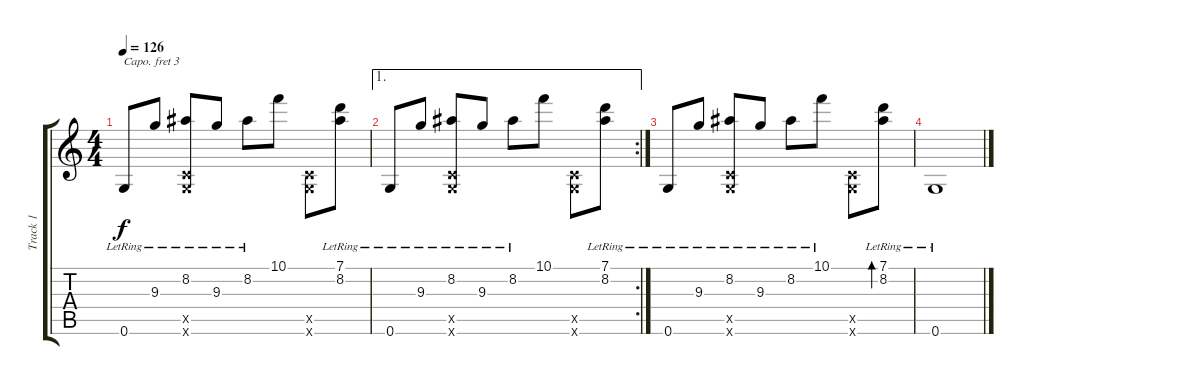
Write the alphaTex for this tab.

\track ("Track 1" "Track 1") {instrument acousticguitarsteel}
\staff {score tabs}
\capo 3
\tuning (E4 B3 G3 D3 A2 E2) {hide}
\ts (4 4)
\tempo 126
\clef g2
\ks c
0.6{lr}.8{dy f} 9.3{lr}.8 (8.2{lr} 0.5{x} 0.6{x}).8 9.3{lr}.8 8.2{lr}.8 10.1.8 (0.5{x} 0.6{x}).8 (7.1{lr} 8.2{lr}).8 |
\ae 1
\rc 2
0.6{lr}.8 9.3{lr}.8 (8.2{lr} 0.5{x} 0.6{x}).8 9.3{lr}.8 8.2{lr}.8 10.1.8 (0.5{x} 0.6{x}).8 (7.1{lr} 8.2{lr}).8 |
0.6{lr}.8 9.3{lr}.8 (8.2{lr} 0.5{x} 0.6{x}).8 9.3{lr}.8 8.2{lr}.8 10.1{lr}.8 (0.5{x} 0.6{x}).8 (7.1{lr} 8.2{lr}).8{bd 480} |
0.6{lr}.1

++++++++

Problem description —
Reproduce the item above line for line, with every character unchanged, and omit the picture.

Finished answer —
Write the alphaTex for this tab.

\track ("Track 1" "Track 1") {instrument acousticguitarsteel}
\staff {score tabs}
\capo 3
\tuning (E4 B3 G3 D3 A2 E2) {hide}
\ts (4 4)
\tempo 126
\clef g2
\ks c
0.6{lr}.8{dy f} 9.3{lr}.8 (8.2{lr} 0.5{x} 0.6{x}).8 9.3{lr}.8 8.2{lr}.8 10.1.8 (0.5{x} 0.6{x}).8 (7.1{lr} 8.2{lr}).8 |
\ae 1
\rc 2
0.6{lr}.8 9.3{lr}.8 (8.2{lr} 0.5{x} 0.6{x}).8 9.3{lr}.8 8.2{lr}.8 10.1.8 (0.5{x} 0.6{x}).8 (7.1{lr} 8.2{lr}).8 |
0.6{lr}.8 9.3{lr}.8 (8.2{lr} 0.5{x} 0.6{x}).8 9.3{lr}.8 8.2{lr}.8 10.1{lr}.8 (0.5{x} 0.6{x}).8 (7.1{lr} 8.2{lr}).8{bd 480} |
0.6{lr}.1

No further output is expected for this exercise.